Blackbaud reported 2025 organic revenue growth of 5.5% to $1.128 billion, adjusted EBITDA of $405 million (+8%) with a 35.9% margin, and adjusted free cash flow of $208 million, while repurchasing about 8% of shares outstanding. Management said it achieved Rule of 40 two years early and guided 2026 organic revenue growth of 4%-4.5%, adjusted EBITDA of $430 million-$438 million, and EPS of $5.15-$5.25, alongside $280 million-$290 million in free cash flow.
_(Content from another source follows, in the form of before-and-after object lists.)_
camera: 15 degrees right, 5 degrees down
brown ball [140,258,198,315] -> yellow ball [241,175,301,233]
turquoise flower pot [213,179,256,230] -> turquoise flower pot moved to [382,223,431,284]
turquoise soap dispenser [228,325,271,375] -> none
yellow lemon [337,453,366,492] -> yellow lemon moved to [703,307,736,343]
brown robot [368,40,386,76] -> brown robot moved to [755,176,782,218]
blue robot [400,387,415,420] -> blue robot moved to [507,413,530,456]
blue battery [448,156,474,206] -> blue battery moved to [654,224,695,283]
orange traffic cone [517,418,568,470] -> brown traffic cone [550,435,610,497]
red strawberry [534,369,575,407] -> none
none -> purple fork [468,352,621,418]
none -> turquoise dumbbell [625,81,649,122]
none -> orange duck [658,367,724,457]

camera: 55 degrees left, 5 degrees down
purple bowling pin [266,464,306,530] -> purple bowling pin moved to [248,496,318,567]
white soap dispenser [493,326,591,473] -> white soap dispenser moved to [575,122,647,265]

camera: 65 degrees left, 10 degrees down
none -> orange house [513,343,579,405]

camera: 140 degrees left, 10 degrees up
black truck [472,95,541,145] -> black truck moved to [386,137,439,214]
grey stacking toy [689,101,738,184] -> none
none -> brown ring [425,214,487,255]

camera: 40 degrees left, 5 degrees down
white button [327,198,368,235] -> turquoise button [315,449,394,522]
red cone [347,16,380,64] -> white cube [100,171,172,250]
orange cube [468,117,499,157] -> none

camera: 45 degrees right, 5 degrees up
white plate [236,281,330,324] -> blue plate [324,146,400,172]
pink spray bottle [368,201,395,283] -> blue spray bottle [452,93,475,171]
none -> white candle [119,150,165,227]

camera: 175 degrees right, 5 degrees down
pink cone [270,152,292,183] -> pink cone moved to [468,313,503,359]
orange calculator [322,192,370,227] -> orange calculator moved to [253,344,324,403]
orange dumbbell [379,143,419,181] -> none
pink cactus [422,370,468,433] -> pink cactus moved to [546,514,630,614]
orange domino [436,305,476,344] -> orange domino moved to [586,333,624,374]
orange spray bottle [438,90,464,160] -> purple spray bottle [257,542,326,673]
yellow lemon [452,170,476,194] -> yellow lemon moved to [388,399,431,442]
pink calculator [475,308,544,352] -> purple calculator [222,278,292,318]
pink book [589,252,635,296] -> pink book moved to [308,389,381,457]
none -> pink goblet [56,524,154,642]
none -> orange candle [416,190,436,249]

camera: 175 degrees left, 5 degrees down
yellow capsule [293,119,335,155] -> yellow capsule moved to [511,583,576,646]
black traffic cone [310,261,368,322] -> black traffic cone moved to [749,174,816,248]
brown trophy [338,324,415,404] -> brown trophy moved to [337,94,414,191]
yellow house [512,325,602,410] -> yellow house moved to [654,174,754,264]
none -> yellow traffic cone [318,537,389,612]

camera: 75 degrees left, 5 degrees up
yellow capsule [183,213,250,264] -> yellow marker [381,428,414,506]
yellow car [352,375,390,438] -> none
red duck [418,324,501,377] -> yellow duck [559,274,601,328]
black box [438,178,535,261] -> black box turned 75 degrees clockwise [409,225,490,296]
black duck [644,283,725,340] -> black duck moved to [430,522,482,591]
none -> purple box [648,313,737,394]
The company also emphasized AI product launches and internal AI-driven productivity, plus a plan to return at least 50% of cumulative 2026-2030 free cash flow via buybacks.

Analysis

BLKB is transitioning from a “stabilization” story to a self-funding compounding story: the important signal is not the headline growth rate, but the widening gap between organic revenue and cash generation. The company is effectively using AI and India-based labor arbitrage to turn a mid-single-digit growth profile into double-digit EPS growth, which matters because the market typically pays a much higher multiple for durable margin expansion plus buybacks than for top-line acceleration alone. The step-up in free cash flow also creates an unusually powerful mechanical bid for the stock over the next 12-24 months, since repurchases are now a formal capital allocation pillar rather than opportunistic usage. The underappreciated second-order effect is that longer contracts and stronger retention reduce near-term volatility while also lowering the perceived risk of monetizing new AI modules. That gives management room to layer on a premium “workflow automation” price point without needing a broad base of new customers to prove the model first. If the first agentic product gains traction, the real upside is not the standalone subscription fee; it is the attachment rate into payments and transactional revenue, which could create a higher-quality recurring mix and justify a multiple re-rating. The main risk is that the market may initially over-earn the AI upside and underweight the quarterly sequencing drag: tougher compares in the first half and heavier expense in the back half could create a few noisy prints even if the full-year thesis remains intact. The bigger contrarian point is that the stock may still be underowned relative to the quality of the cash-return story because investors may screen BLKB as a slow-growth vertical SaaS name rather than a buyback compounder with explicit EPS accretion. That said, the valuation will likely hinge on whether management can convert “AI optionality” into measurable net revenue retention and incremental payments volume by late 2026.